I’ve spent the last couple of days mostly in the wonderful Names Not Numbers event in London, a festival of eclecticism that was timely given my recent thinking about the importance of diversity of thought.

The final session I was able to attend yesterday was a debate about the impact of emergent technologies, and particularly the blockchain. It raised, for me, a number of thoughts:

  1. I don’t buy into the idea that we are living at a period of unprecedented technological change. This is chronocentricity, a conceit that I imagine every generation since the start of the industrial revolution has held.

    See my Silicon Beach talk about the lifetime of my grandfather for more on that:

    https://vimeo.com/85107982

  2. I’m also not convinced that we are seeing the systematic up-ending of established businesses as a result of digital. Sure, a few new players have come to the fore, but (for example) of the 100 brands on Interbrand’s Top 100 in 2003, only one of them no longer exists because of bankruptcy (Kodak), and one of the oldest industries (automotive) has been the one that has shown the greatest strength of all.
  3. Having said that, there is one factor that maybe makes the digital technologies different. They are very, very difficult to regulate. If one compares with, say, the railways or the emergence of radio and television, what’s happening with things like Blockchain is without much form of regulation.

    Moreover, politicians time and time again make it quite clear that they don’t understand what’s going on – witness the recent debacle of insisting technology companies maintain “backdoors” to encryption, fundamentally misunderstanding the way that Public/Private Key encryption works.

  4. The world of digital is not only difficult to regulate, but it’s also inhabited by people who seem to struggle with ideas of morality and ethics. As panelist Vinay Gupta commented towards the end (and something I’ve now been saying for years) a huge number of developers are somewhere on the spectrum of Asperger’s or even autism. They are not people people. They believe that the right thing to do is the right thing technologically, not necessarily societally.

    Heck, there is a movement in Silicon Valley at the moment focused on maximizing the psychological addictiveness of software products. The tobacco industry wouldn’t be able to get away with talking about “Behaviour engineering to maximise customer engagement”. The software industry shouldn’t either. There needs to be an ethical code developed for startups.

  5. This ethical code, however, can’t be done in a government regulation kind of way – remember, this world is very difficult to regulate. So here is the call to arms:

Technology is too important to be left to technologists

More of us who aren’t geeks need to engage with and be involved with the creation technology. It’s no longer enough to stand on the sidelines complaining that it’s all too complicated to understand. Here’s a secret: whilst some of the technologies we use today are quite complicated, much of it is really quite simple, just rather dull and tedious.

But this shouldn’t any longer be about “us” and “them”. I’ve spent most of my career as an outside in the world of technology, trying in my own little ways to show that the success of software depends on much more than the software. It’s about culture and behaviour and politics and Politics and psychology and sociology and art and design and passion and belief and luck and timing and storytelling and truth. And probably a few more things besides.
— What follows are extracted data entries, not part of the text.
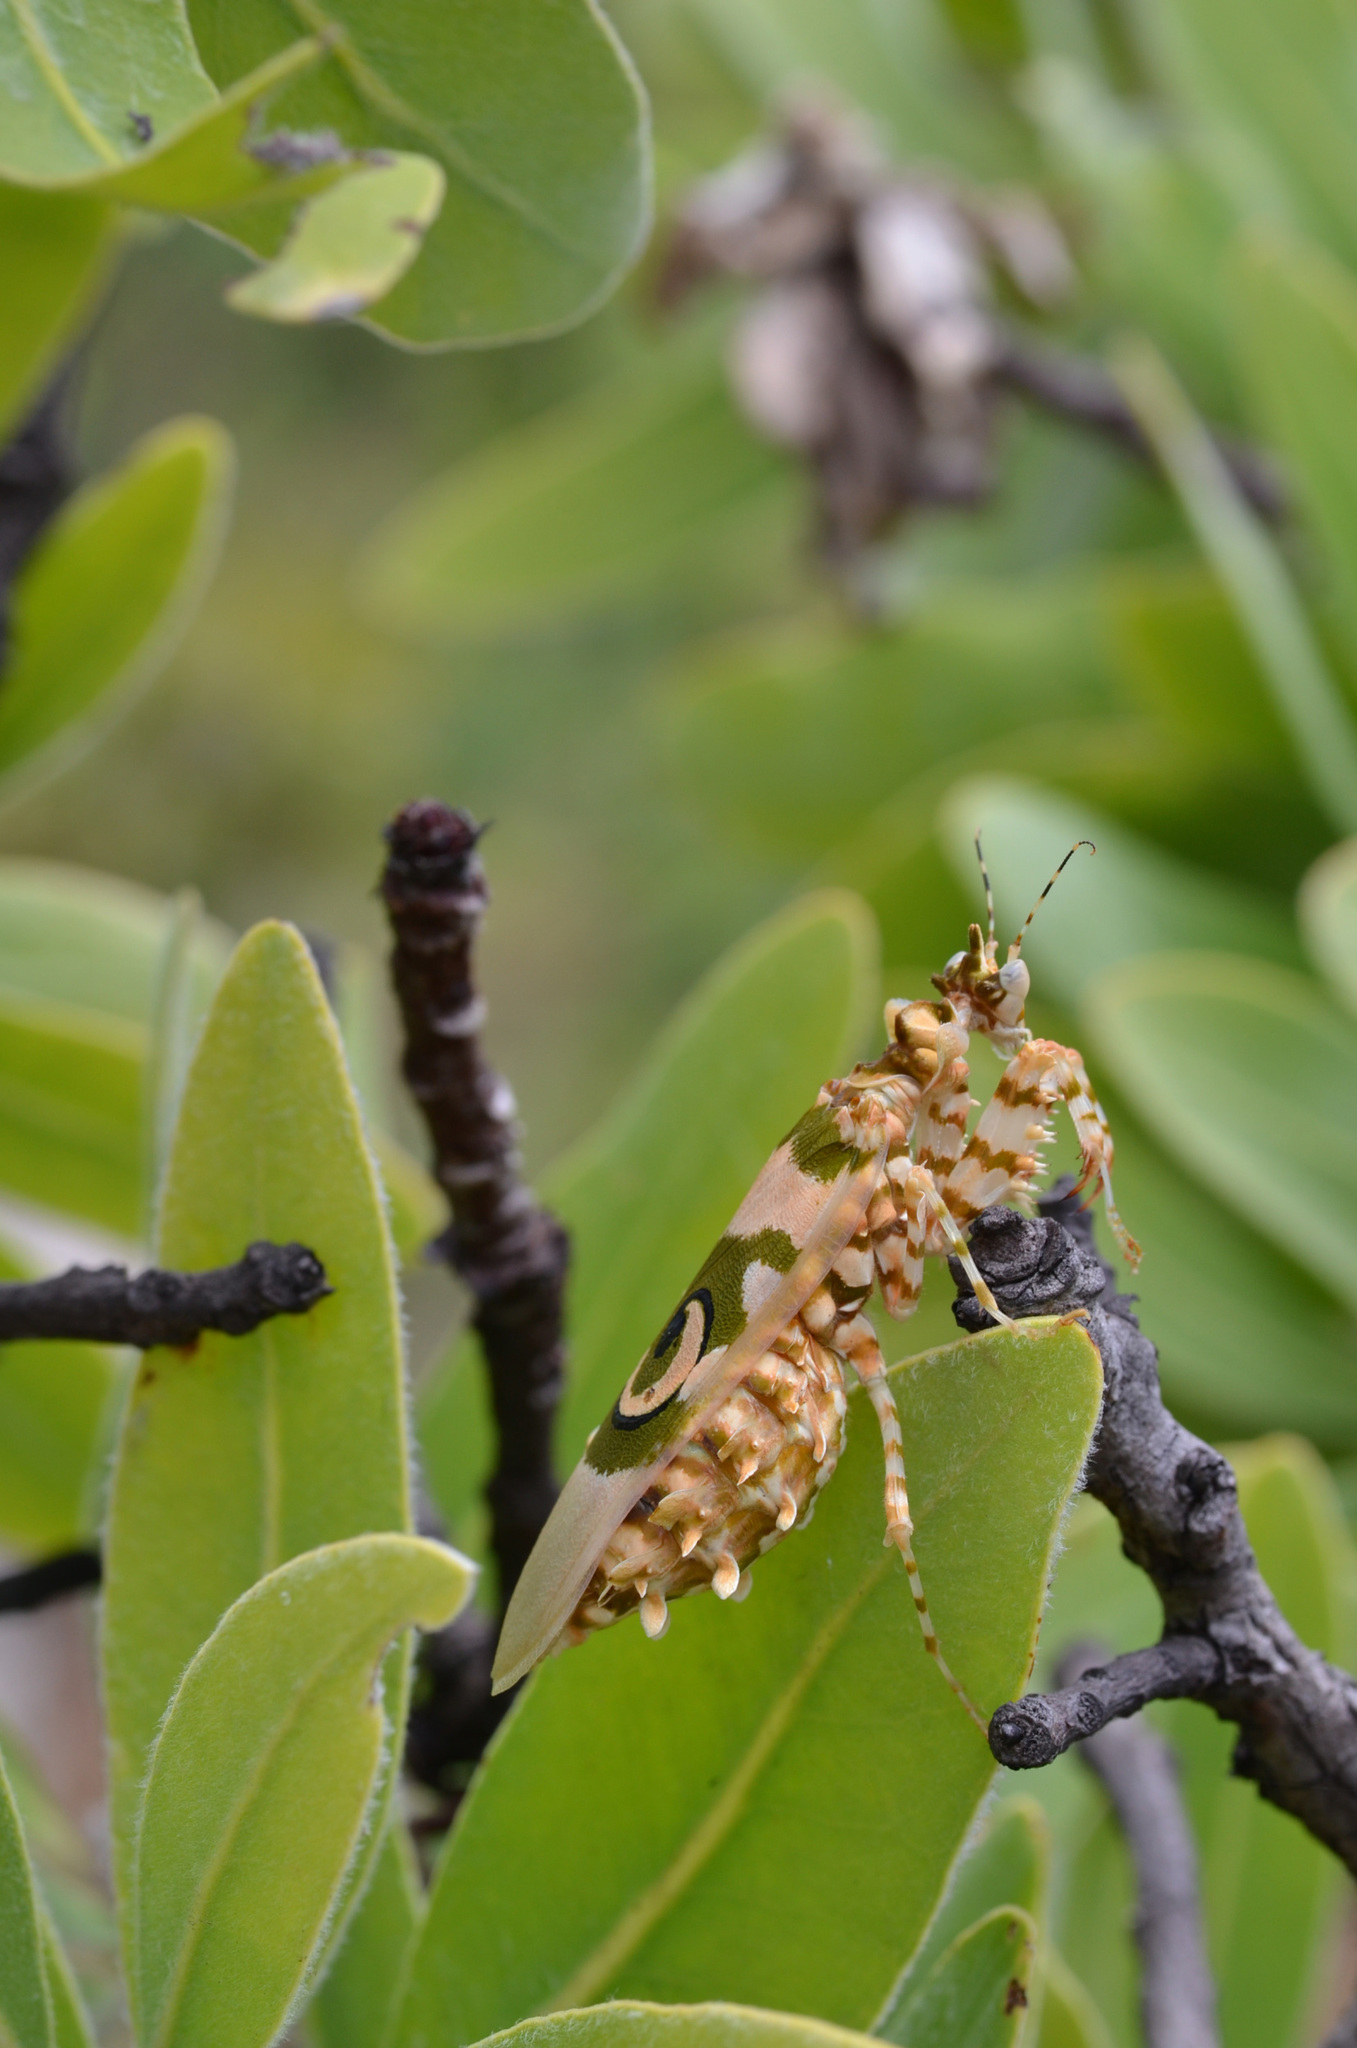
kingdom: Animalia
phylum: Arthropoda
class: Insecta
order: Mantodea
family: Hymenopodidae
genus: Pseudocreobotra
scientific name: Pseudocreobotra wahlbergi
We need more of us to be involved to shape things in ways that allow technology to serve our needs, rather than for it to exist purely in intellectual bubbles, or even worse for it to merely be serving the needs of what increasingly looks like a massive Ponzi scheme of tech investment.

It wasn’t “steam” that forged the second wave of the industrial revolution, it was the engineering genius of the likes of Stephenson and Brunel, and the political foresight of the people who allowed vast swathes of the country to be covered in rails, and the navvies who built the blessed things and…

It wasn’t television that shaped the 20th century, it was the engineers and producers and artists and audiences and….

Similarly it isn’t digital that shapes the future – it’s the engineers and the artists and the psychologists and politicians and…

Technology doesn’t shape the future. We do.